I am no expert but I would suggest getting your daughter a full assessment to determine if she might have ADHD or be high functioning ASD. These present differently in girls. Some of the issues you point out with understanding friends, communication, lack of focus, etc could be explained. A diagnosis could really help explain her issues and help you find the best ways for her to get the help and support she needs. It would also free you from blaming yourself or questioning your parenting. You seem like a caring and empathetic parent 

RE:

Hi there - I am not a therapist or medical professional but I am wondering about ASD - Autism Spectrum Disorder.

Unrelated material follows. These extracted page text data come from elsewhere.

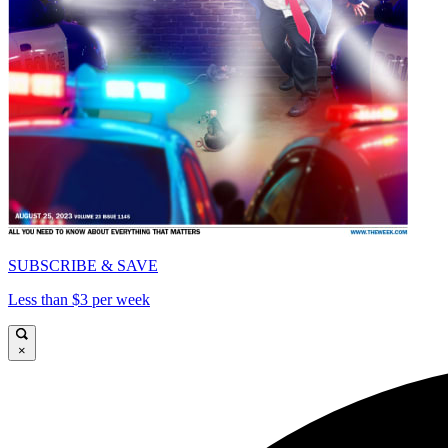
SUBSCRIBE & SAVE
Less than $3 per week
×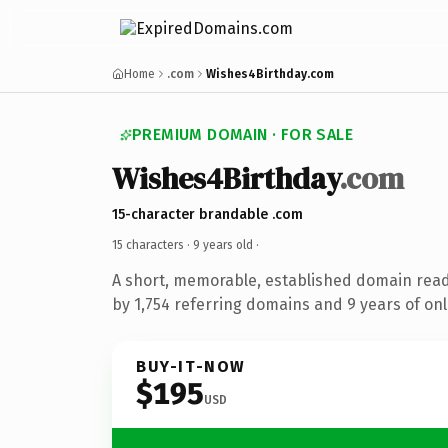
Home
.com
Wishes4Birthday.com
PREMIUM DOMAIN · FOR SALE
Wishes4Birthday
.com
15-character brandable .com
15 characters ·
9 years old
·
A short, memorable, established domain rea
by 1,754 referring domains and 9 years of onl
BUY-IT-NOW
$195
USD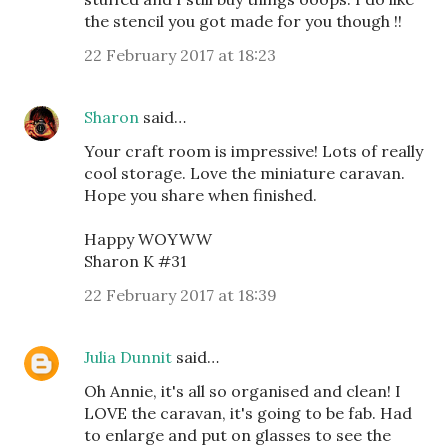
the stencil you got made for you though !!
22 February 2017 at 18:23
Sharon
said…
Your craft room is impressive! Lots of really
cool storage. Love the miniature caravan.
Hope you share when finished.
Happy WOYWW
Sharon K #31
22 February 2017 at 18:39
Julia Dunnit
said…
Oh Annie, it's all so organised and clean! I
LOVE the caravan, it's going to be fab. Had
to enlarge and put on glasses to see the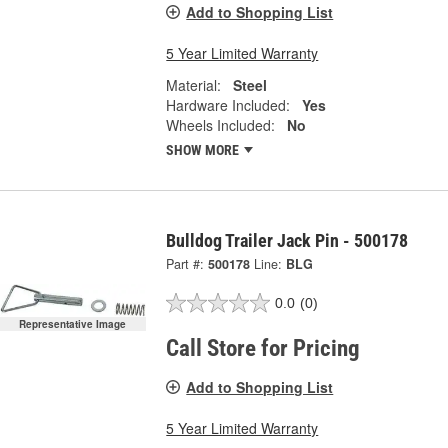
Add to Shopping List
5 Year Limited Warranty
Material:
Steel
Hardware Included:
Yes
Wheels Included:
No
SHOW MORE
Bulldog Trailer Jack Pin - 500178
Part #:
500178
Line:
BLG
0.0
(0)
Representative Image
Call Store for Pricing
Add to Shopping List
5 Year Limited Warranty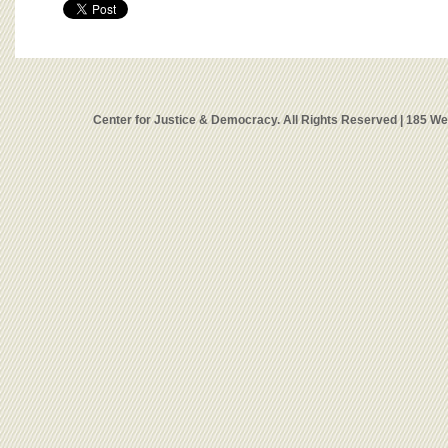
Center for Justice & Democracy. All Rights Reserved | 185 W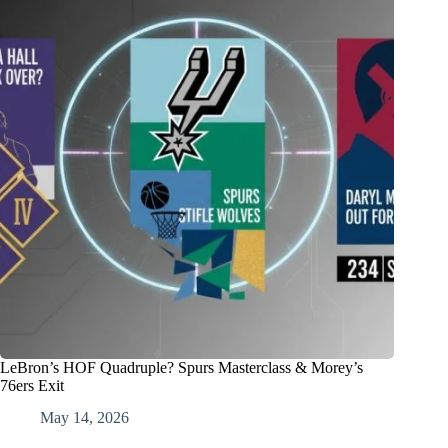
LeBron’s HOF Quadruple? Spurs Masterclass & Morey’s
76ers Exit
May 14, 2026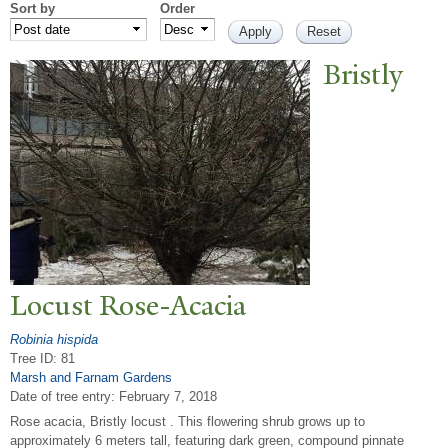
Sort by
Order
Bristly
Locust Rose-Acacia
Robinia hispida
Tree ID: 81
Marsh and Farnam Gardens
Date of tree entry:
February 7, 2018
Rose acacia, Bristly locust . This flowering shrub grows up to
approximately 6 meters tall, featuring dark green, compound pinnate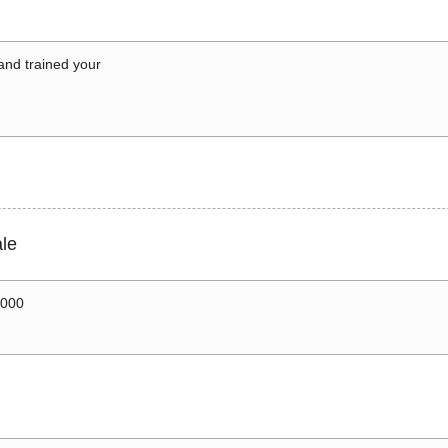
 and trained your
le
0000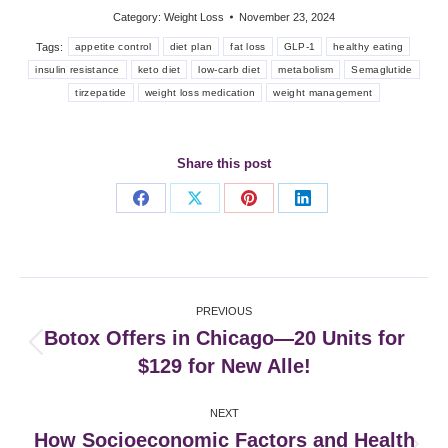
Category:
Weight Loss
November 23, 2024
Tags:
appetite control
diet plan
fat loss
GLP-1
healthy eating
insulin resistance
keto diet
low-carb diet
metabolism
Semaglutide
tirzepatide
weight loss medication
weight management
Share this post
Share
Share
Share
Share
on
on
on
on
Facebook
X
Pinterest
LinkedIn
Post
PREVIOUS
navigation
Botox Offers in Chicago—20 Units for
Previous
$129 for New Alle!
post:
NEXT
How Socioeconomic Factors and Health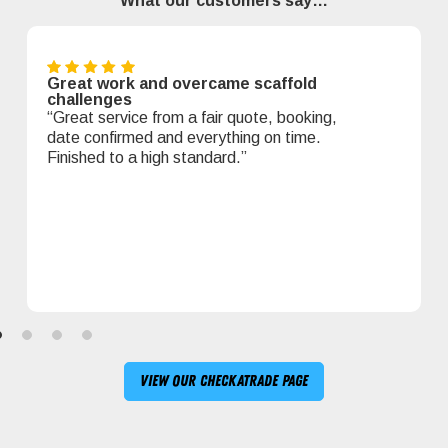
What our customers say…
Great work and overcame scaffold
challenges
“Great service from a fair quote, booking,
date confirmed and everything on time.
Finished to a high standard.”
View our Checkatrade page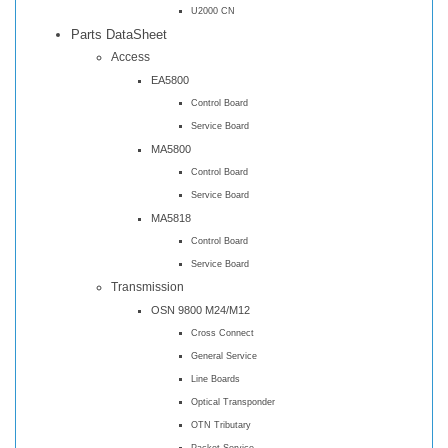
U2000 CN
Parts DataSheet
Access
EA5800
Control Board
Service Board
MA5800
Control Board
Service Board
MA5818
Control Board
Service Board
Transmission
OSN 9800 M24/M12
Cross Connect
General Service
Line Boards
Optical Transponder
OTN Tributary
Packet Service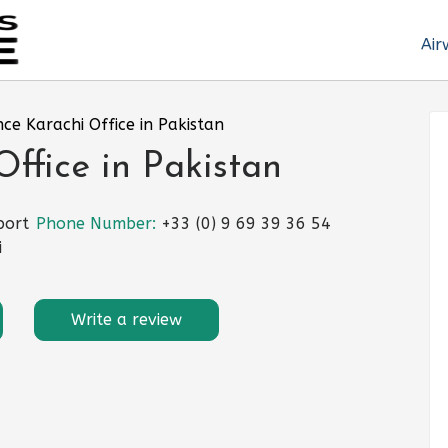
Air
nce Karachi Office in Pakistan
Office in Pakistan
port
Phone Number:
+33 (0) 9 69 39 36 54
i
Write a review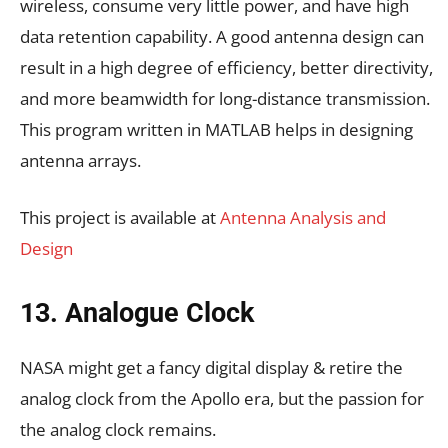
wireless, consume very little power, and have high
data retention capability. A good antenna design can
result in a high degree of efficiency, better directivity,
and more beamwidth for long-distance transmission.
This program written in MATLAB helps in designing
antenna arrays.
This project is available at
Antenna Analysis and
Design
13. Analogue Clock
NASA might get a fancy digital display & retire the
analog clock from the Apollo era, but the passion for
the analog clock remains.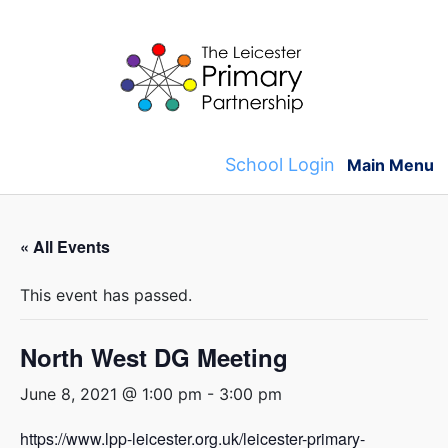
Skip
to
content
School Login
Main Menu
« All Events
This event has passed.
North West DG Meeting
June 8, 2021 @ 1:00 pm
-
3:00 pm
https://www.lpp-leicester.org.uk/leicester-primary-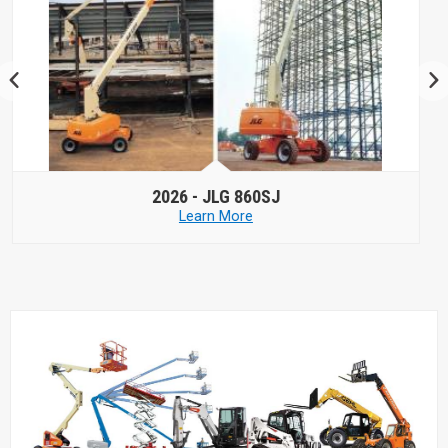
2026 -
JLG 660SJ HC3
Learn More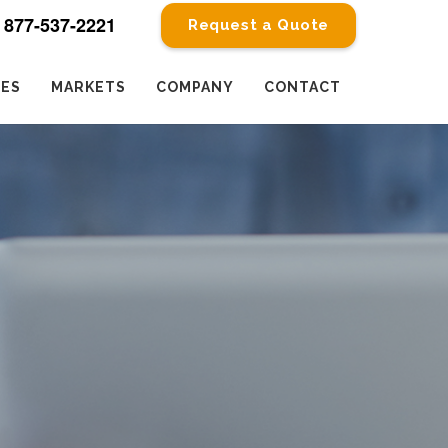
877-537-2221
Request a Quote
CES
MARKETS
COMPANY
CONTACT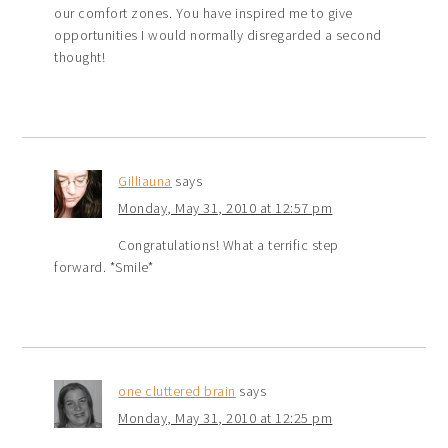
our comfort zones. You have inspired me to give
opportunities I would normally disregarded a second
thought!
Gilliauna
says
Monday, May 31, 2010 at 12:57 pm
Congratulations! What a terrific step
forward. *Smile*
one cluttered brain
says
Monday, May 31, 2010 at 12:25 pm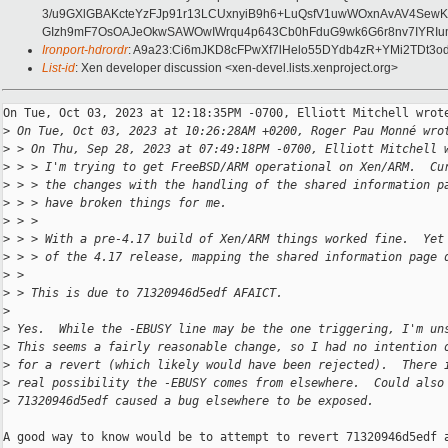
3/u9GXlGBAKcteYzFJp91r13LCUxnyiB9h6+LuQsfV1uwWOxnAvAV4SewKm
GIzh9mF7OsOAJeOkwSAWOwIWrqu4p643Cb0hFduG9wk6G6r8nv7IYRIum
Ironport-hdrordr
: A9a23:Ci6mJKD8cFPwXf7lHelo55DYdb4zR+YMi2TDt3
List-id
: Xen developer discussion <xen-devel.lists.xenproject.org>
On Tue, Oct 03, 2023 at 12:18:35PM -0700, Elliott Mitchell wrote
>
 On Tue, Oct 03, 2023 at 10:26:28AM +0200, Roger Pau Monné wro
>
 > On Thu, Sep 28, 2023 at 07:49:18PM -0700, Elliott Mitchell 
>
 > > I'm trying to get FreeBSD/ARM operational on Xen/ARM.  Cu
>
 > > the changes with the handling of the shared information p
>
 > > have broken things for me.
>
 > > 
>
 > > With a pre-4.17 build of Xen/ARM things worked fine.  Yet
>
 > > of the 4.17 release, mapping the shared information page 
>
 > 
>
 > This is due to 71320946d5edf AFAICT.
>
>
 Yes.  While the -EBUSY line may be the one triggering, I'm un
>
 This seems a fairly reasonable change, so I had no intention 
>
 for a revert (which likely would have been rejected).  There 
>
 real possibility the -EBUSY comes from elsewhere.  Could also
>
 71320946d5edf caused a bug elsewhere to be exposed.
A good way to know would be to attempt to revert 71320946d5edf a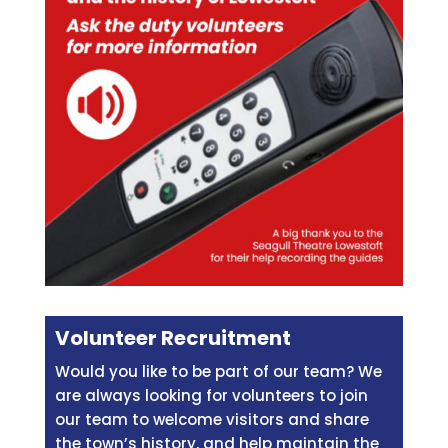
Volunteer Recruitment
Would you like to be part of our team? We
are always looking for volunteers to join
our team to welcome visitors and share
the town’s history, and help maintain the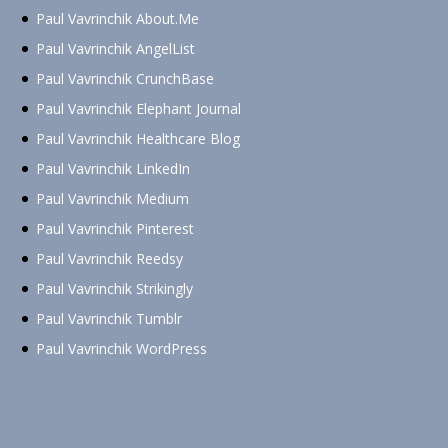
Paul Vavrinchik About.Me
Paul Vavrinchik AngelList
Paul Vavrinchik CrunchBase
Paul Vavrinchik Elephant Journal
Paul Vavrinchik Healthcare Blog
Paul Vavrinchik LinkedIn
Paul Vavrinchik Medium
Paul Vavrinchik Pinterest
Paul Vavrinchik Reedsy
Paul Vavrinchik Strikingly
Paul Vavrinchik Tumblr
Paul Vavrinchik WordPress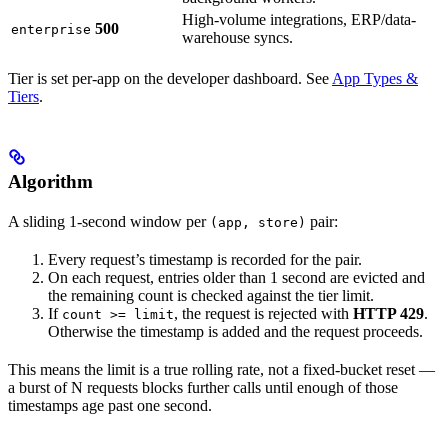
High-volume integrations, ERP/data-
500
enterprise
warehouse syncs.
Tier is set per-app on the developer dashboard. See
App Types &
Tiers
.
Algorithm
A sliding 1-second window per
pair:
(app, store)
Every request’s timestamp is recorded for the pair.
On each request, entries older than 1 second are evicted and
the remaining count is checked against the tier limit.
If
, the request is rejected with
HTTP 429
.
count >= limit
Otherwise the timestamp is added and the request proceeds.
This means the limit is a true rolling rate, not a fixed-bucket reset —
a burst of N requests blocks further calls until enough of those
timestamps age past one second.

It would explain most of the issues you’ve raised. ASD presents very differently in girls, and if this were my child, I’d have her evaluated. Once you both understand what’s going on, you can design appropriate approaches to make her life better.

RE:

This sounds EXACTLY like my almost-16 year old daughter at that age. She had a lot of friends, but no close friendships. She went off topic and didn't listen well, and kids perceived her as annoyingly goofy. Two years ago she was finally diagnosed with ADHD (non hyperactive). We'd wondered for quite a while because of her spaciness and because her dad has ADHD, but it stayed under the radar because she had excellent grades and because it manifested as "dreaminess" rather than hyperactivity (which is common with girls). Anyway, she's been on Ritalin for almost 2 years and for her it's been life-changing. She is much less socially awkward because she's more focused and can listen to her friends, which makes her a better friend. She now has a lot of meaningful one-on-one friendships. Not sure if you've ever explored this possibility but we're so glad we did. Good luck!

RE:

Have you read Odd Girl OUt-The Hidden Culture of Aggression in Girls by Rachel Simmons.? Bullying is a hot-button issue in schools, but female aggression (bullyung by exclusion, gossiping, and shaming) hasn't reached the radar of many educators.